<<<<
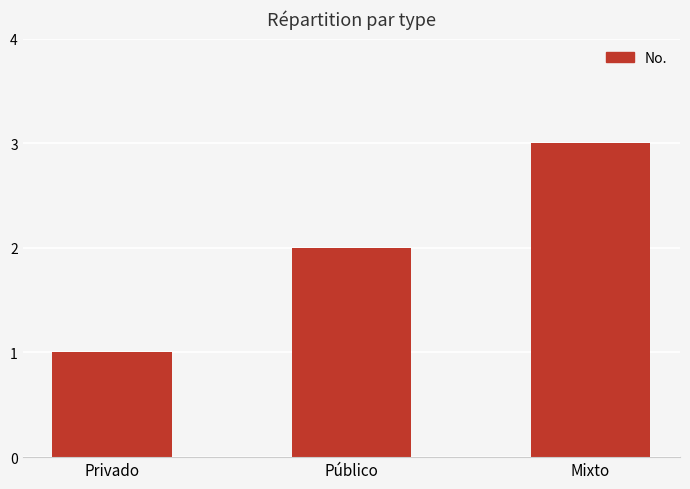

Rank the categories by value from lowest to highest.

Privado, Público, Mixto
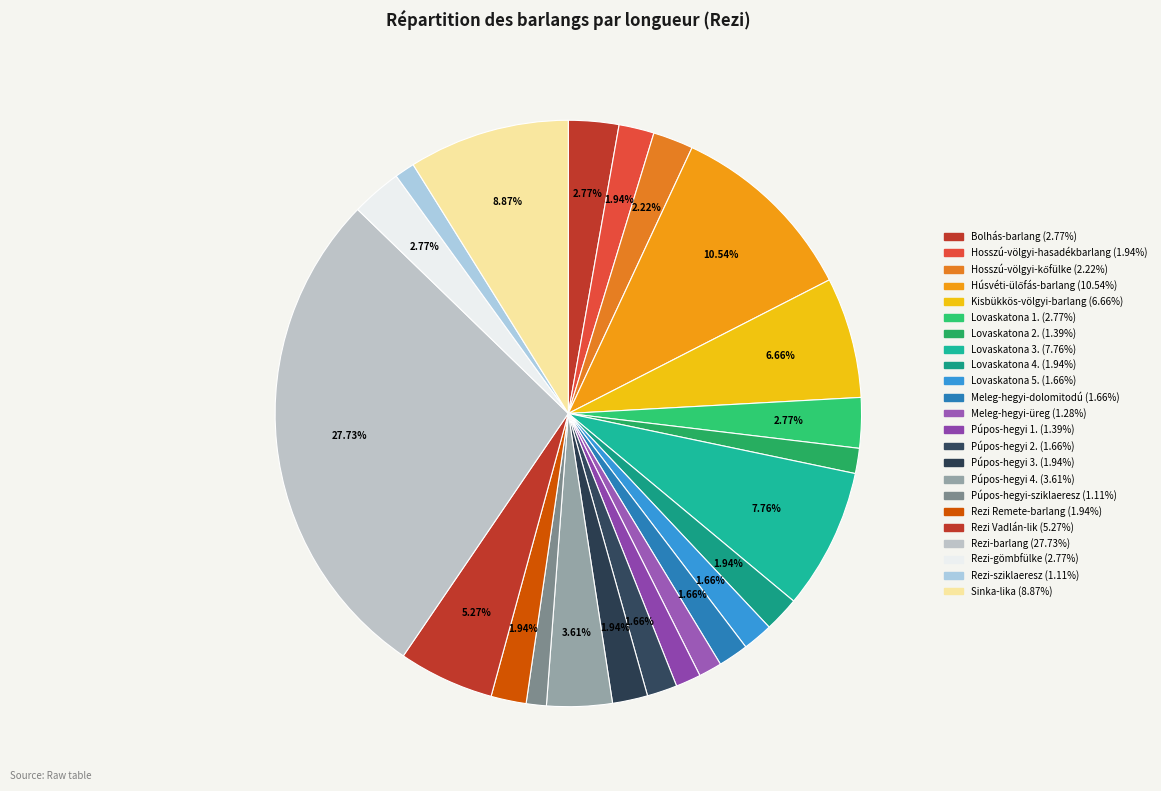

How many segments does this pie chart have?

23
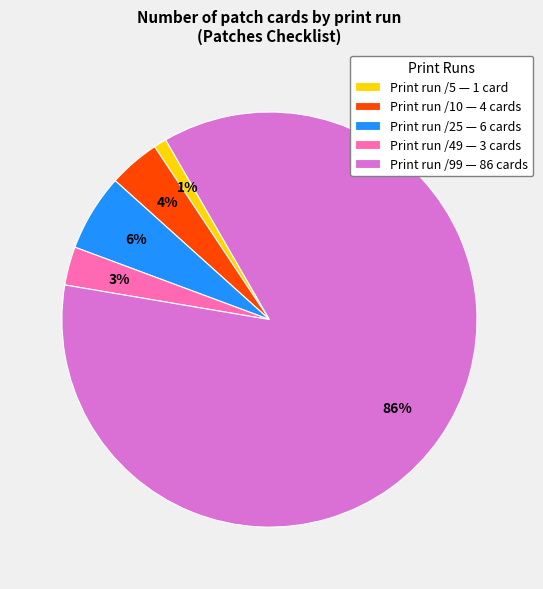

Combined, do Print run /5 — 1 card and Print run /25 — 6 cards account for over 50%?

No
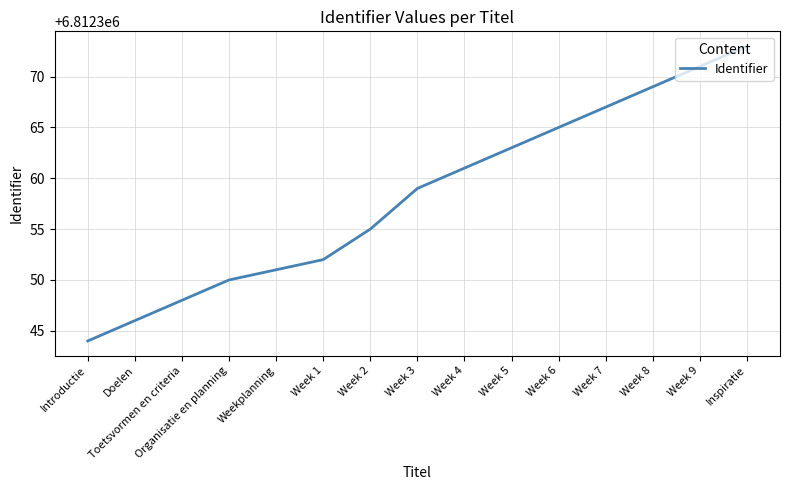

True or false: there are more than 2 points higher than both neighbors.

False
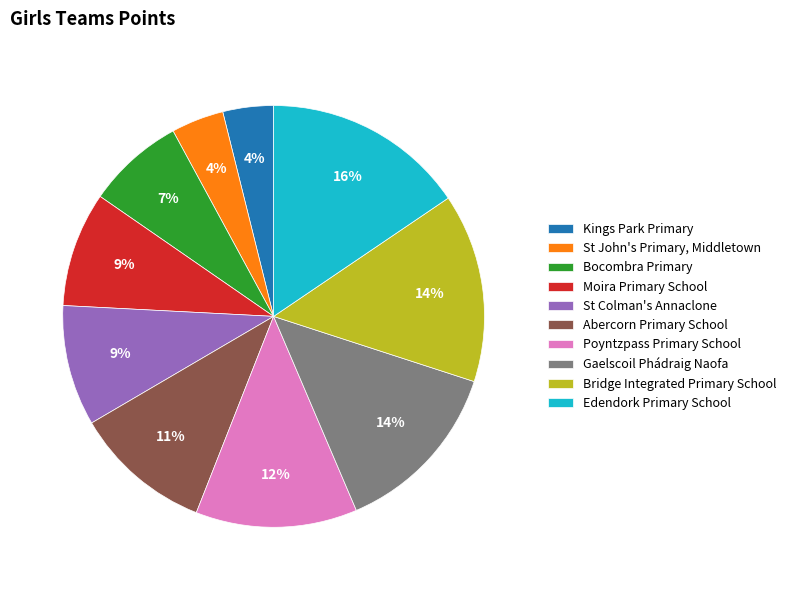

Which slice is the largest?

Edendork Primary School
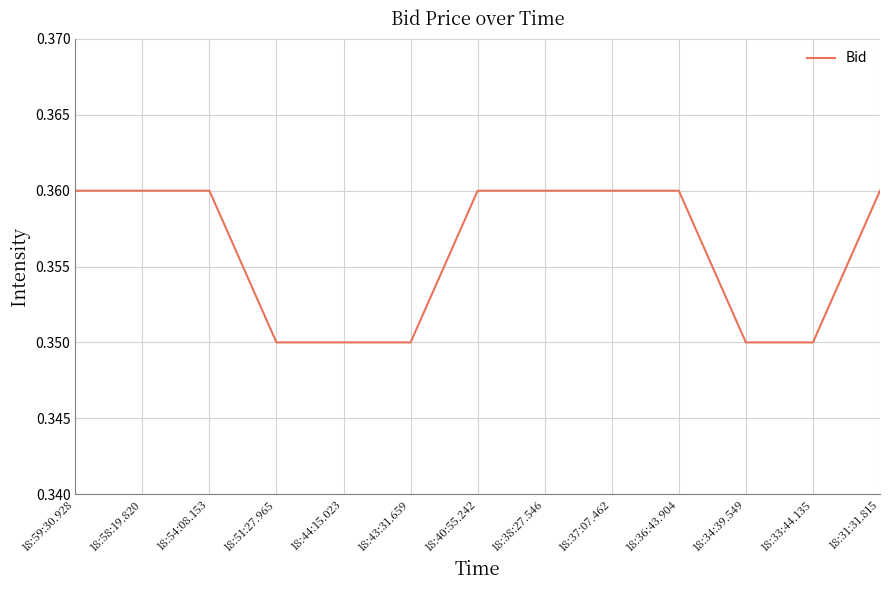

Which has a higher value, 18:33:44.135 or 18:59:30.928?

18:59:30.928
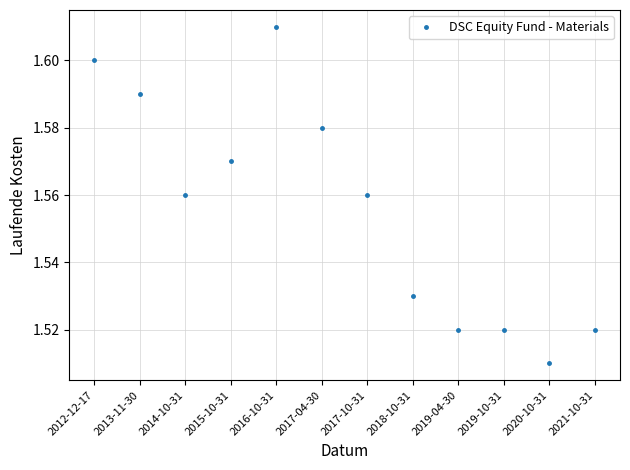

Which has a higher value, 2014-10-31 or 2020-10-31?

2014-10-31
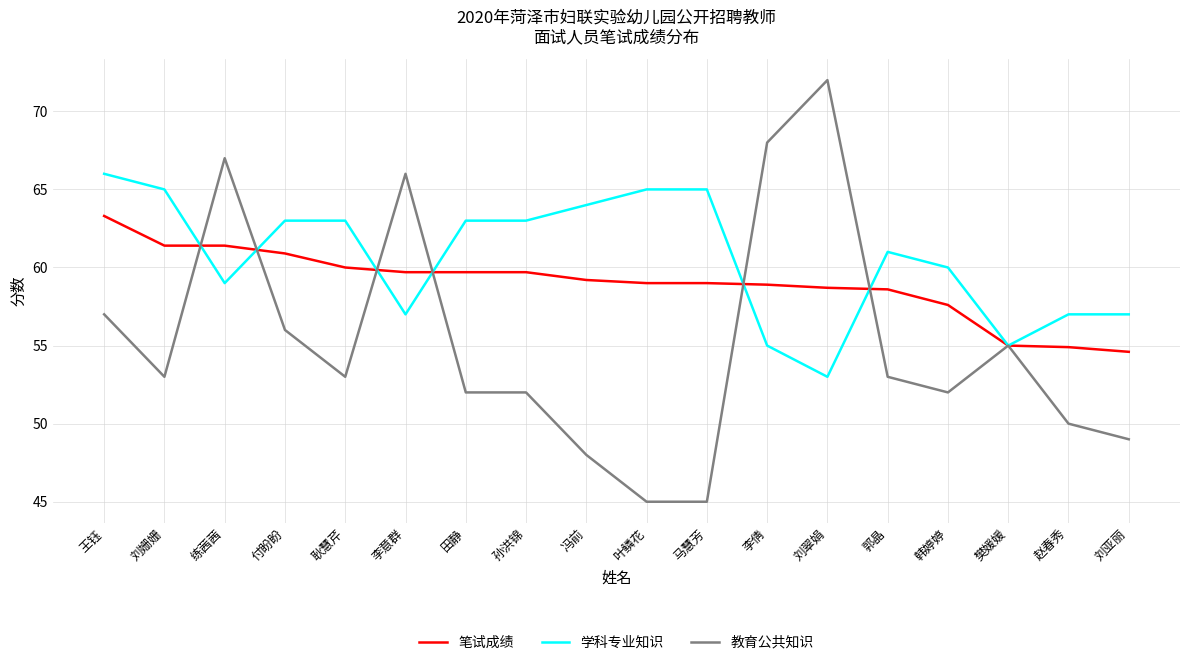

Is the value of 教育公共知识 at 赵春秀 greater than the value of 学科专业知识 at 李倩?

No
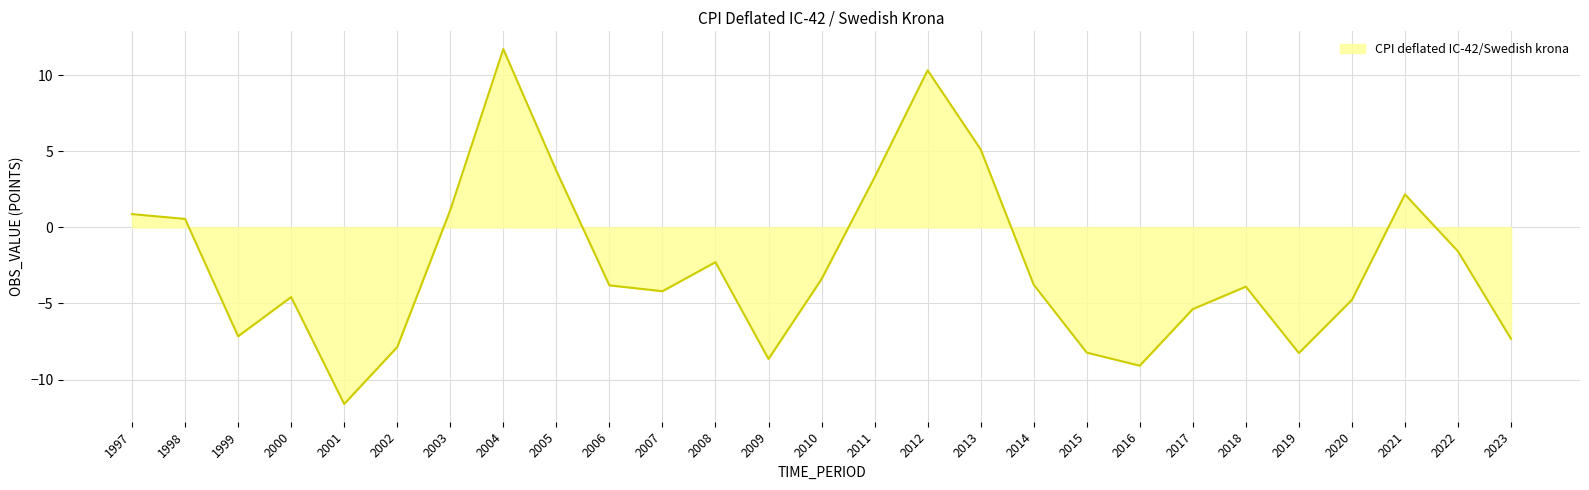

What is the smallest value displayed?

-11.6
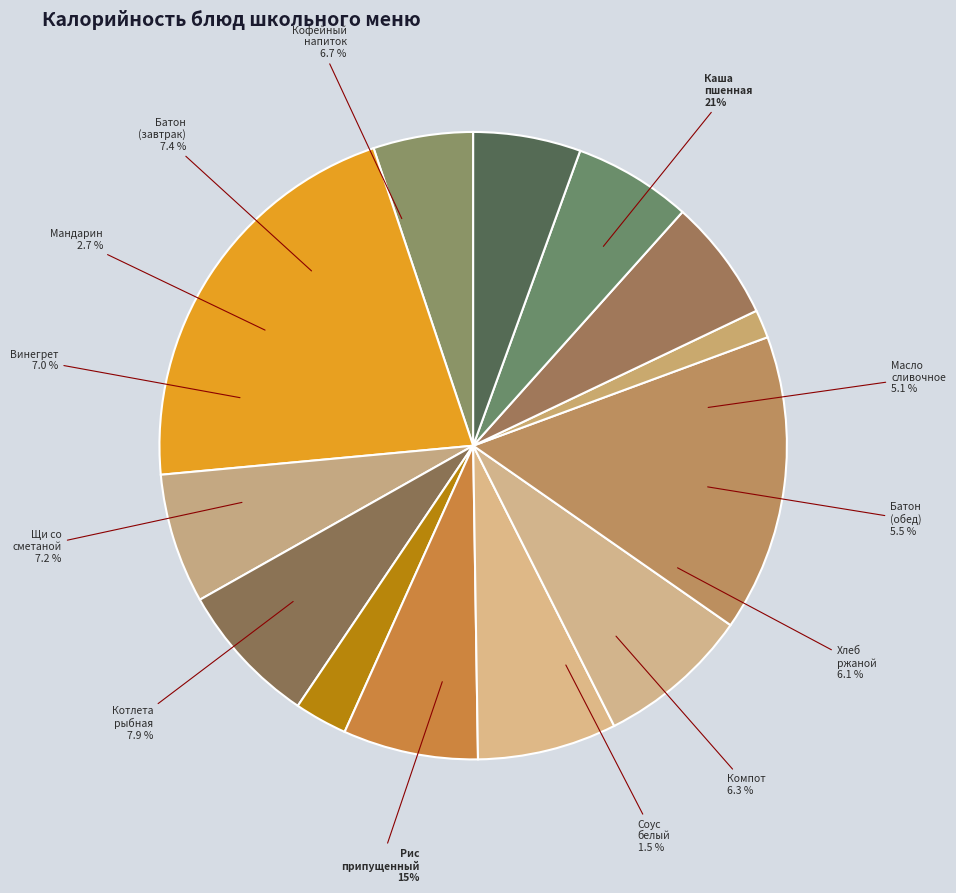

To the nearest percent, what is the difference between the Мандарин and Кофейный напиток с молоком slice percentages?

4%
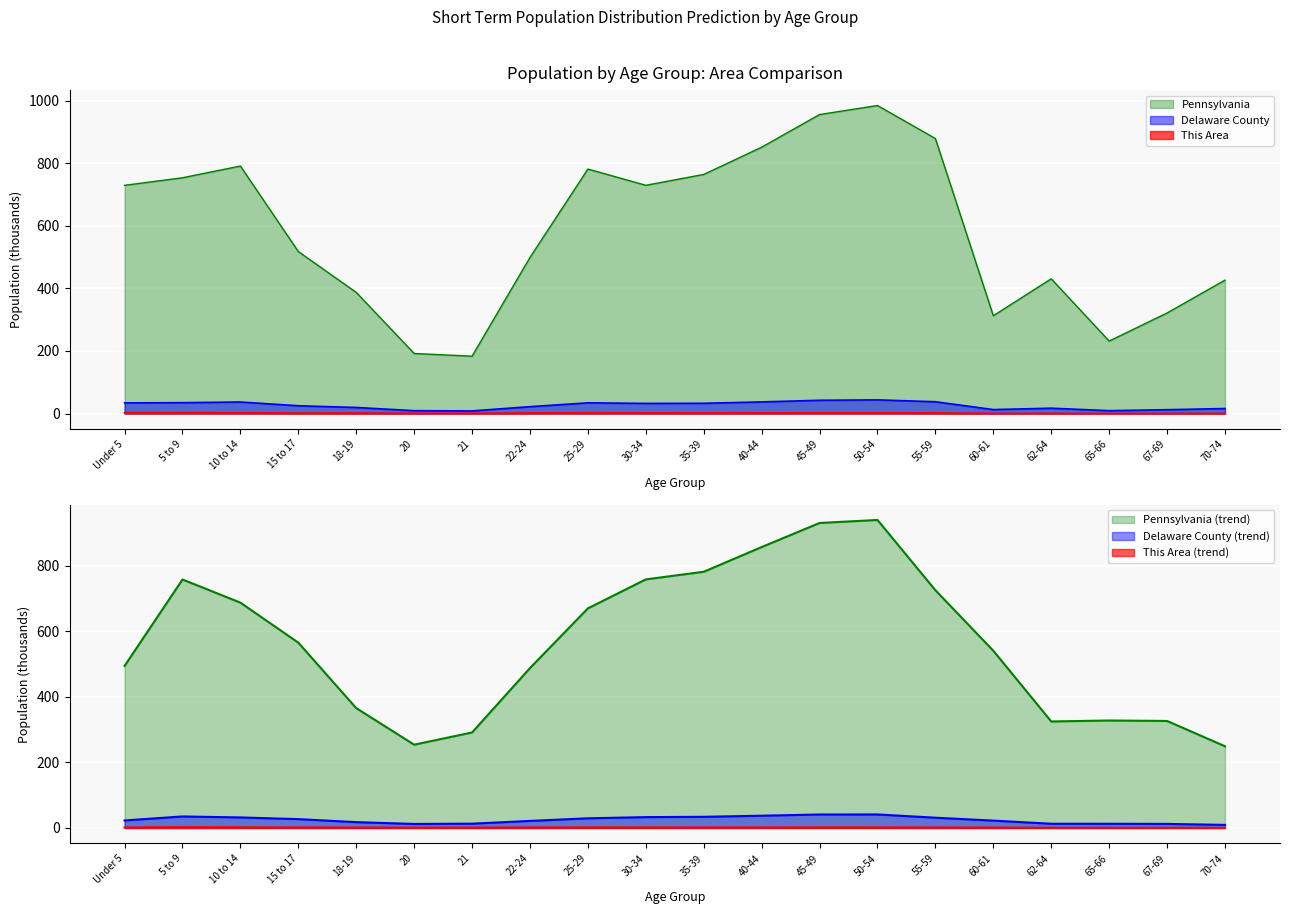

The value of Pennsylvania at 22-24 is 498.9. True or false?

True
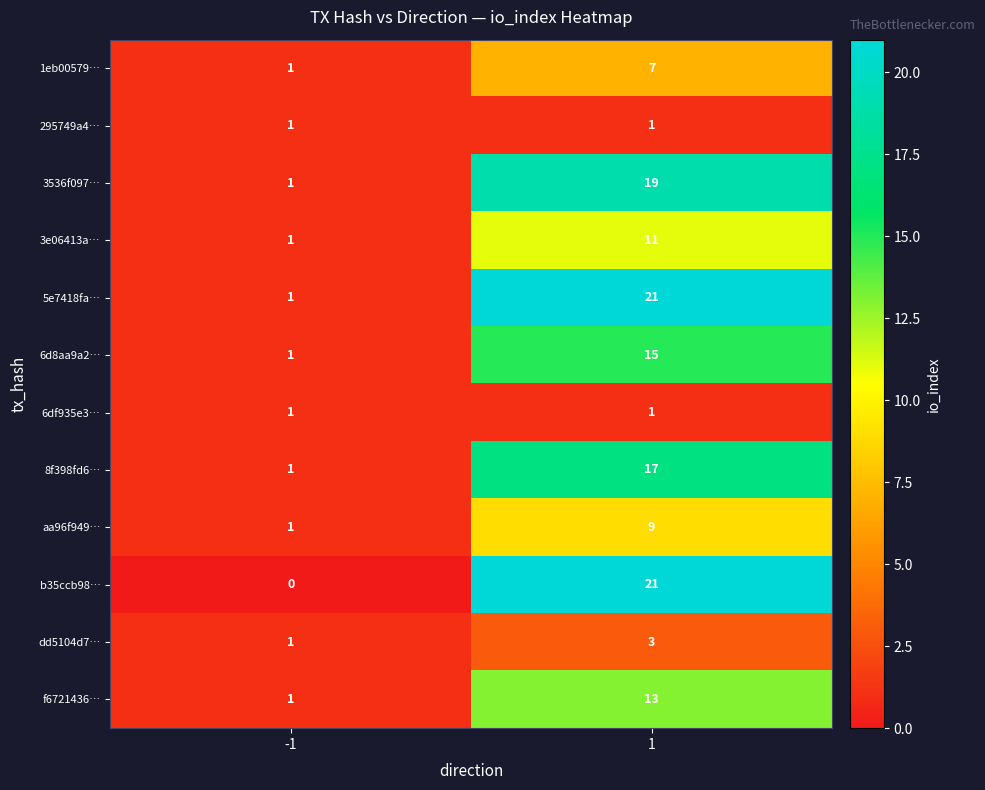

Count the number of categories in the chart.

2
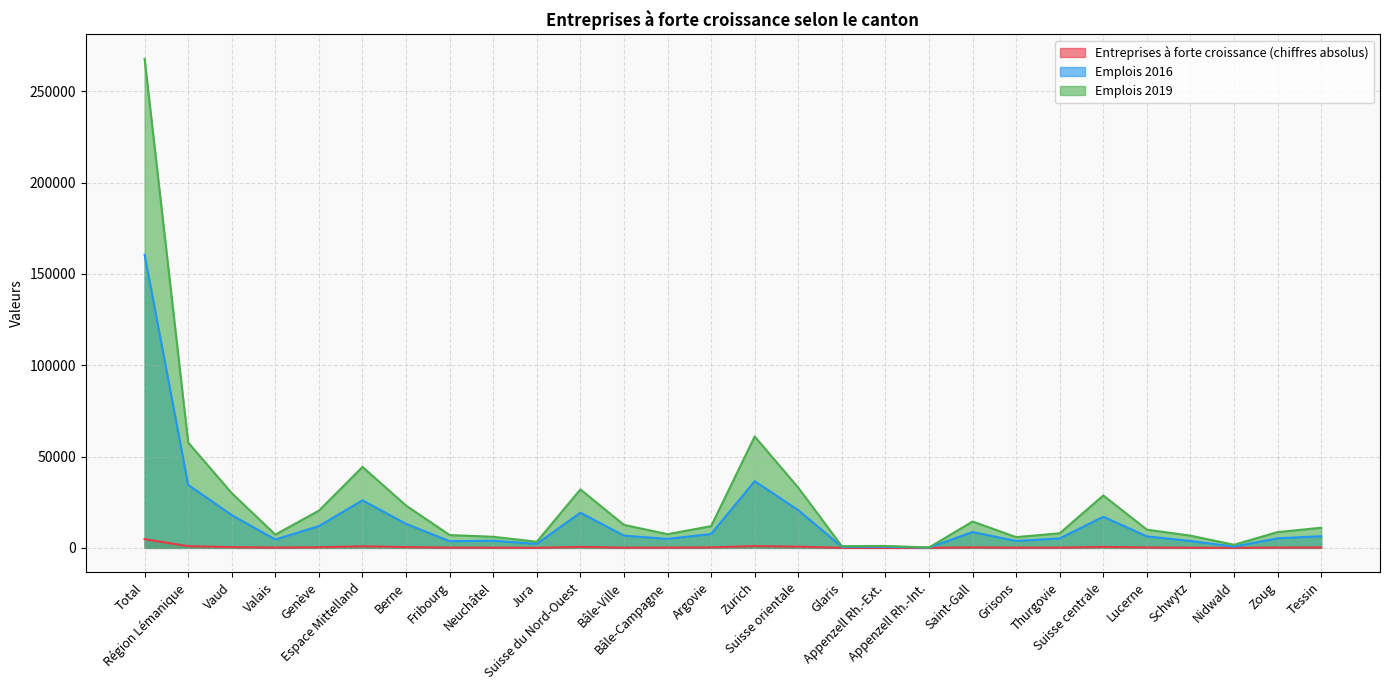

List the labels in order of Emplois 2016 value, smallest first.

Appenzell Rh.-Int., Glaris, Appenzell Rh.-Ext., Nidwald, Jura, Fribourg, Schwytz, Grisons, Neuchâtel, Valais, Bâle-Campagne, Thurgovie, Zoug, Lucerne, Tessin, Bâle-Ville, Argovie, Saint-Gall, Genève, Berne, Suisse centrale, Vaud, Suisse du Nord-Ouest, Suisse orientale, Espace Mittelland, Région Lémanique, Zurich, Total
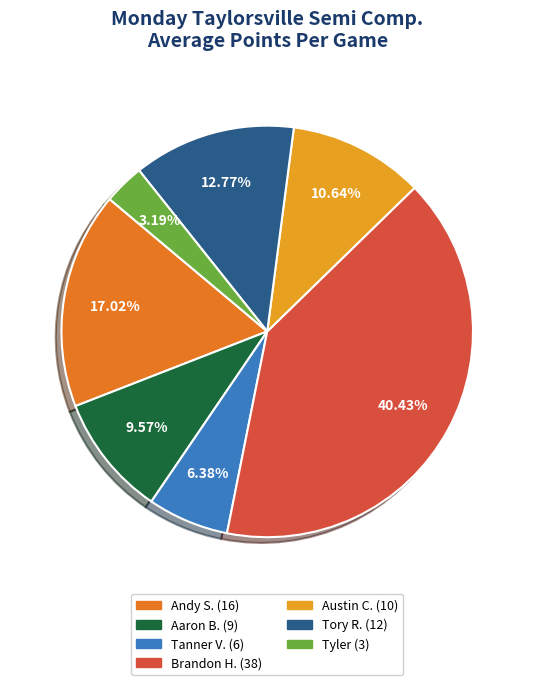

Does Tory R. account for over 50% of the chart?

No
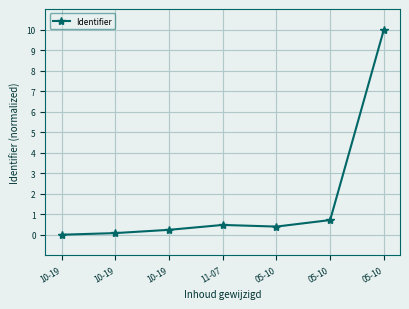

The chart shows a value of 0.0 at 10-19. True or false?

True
>>>>
(활동): 위 기록 전체를 다시 쓰되 "chart"를 모두 "graph"로 바꾸고 나머지는 그대로 두세요. 그림은 결과에 넣지 마세요.

(과제 결과):
Rank the categories by value from lowest to highest.

Privado, Público, Mixto

How many segments does this pie graph have?

23

Combined, do Print run /5 — 1 card and Print run /25 — 6 cards account for over 50%?

No

True or false: there are more than 2 points higher than both neighbors.

False

Which slice is the largest?

Edendork Primary School

Which has a higher value, 18:33:44.135 or 18:59:30.928?

18:59:30.928

Which has a higher value, 2014-10-31 or 2020-10-31?

2014-10-31

Is the value of 教育公共知识 at 赵春秀 greater than the value of 学科专业知识 at 李倩?

No

What is the smallest value displayed?

-11.6

To the nearest percent, what is the difference between the Мандарин and Кофейный напиток с молоком slice percentages?

4%

The value of Pennsylvania at 22-24 is 498.9. True or false?

True

Count the number of categories in the graph.

2

List the labels in order of Emplois 2016 value, smallest first.

Appenzell Rh.-Int., Glaris, Appenzell Rh.-Ext., Nidwald, Jura, Fribourg, Schwytz, Grisons, Neuchâtel, Valais, Bâle-Campagne, Thurgovie, Zoug, Lucerne, Tessin, Bâle-Ville, Argovie, Saint-Gall, Genève, Berne, Suisse centrale, Vaud, Suisse du Nord-Ouest, Suisse orientale, Espace Mittelland, Région Lémanique, Zurich, Total

Does Tory R. account for over 50% of the graph?

No

The graph shows a value of 0.0 at 10-19. True or false?

True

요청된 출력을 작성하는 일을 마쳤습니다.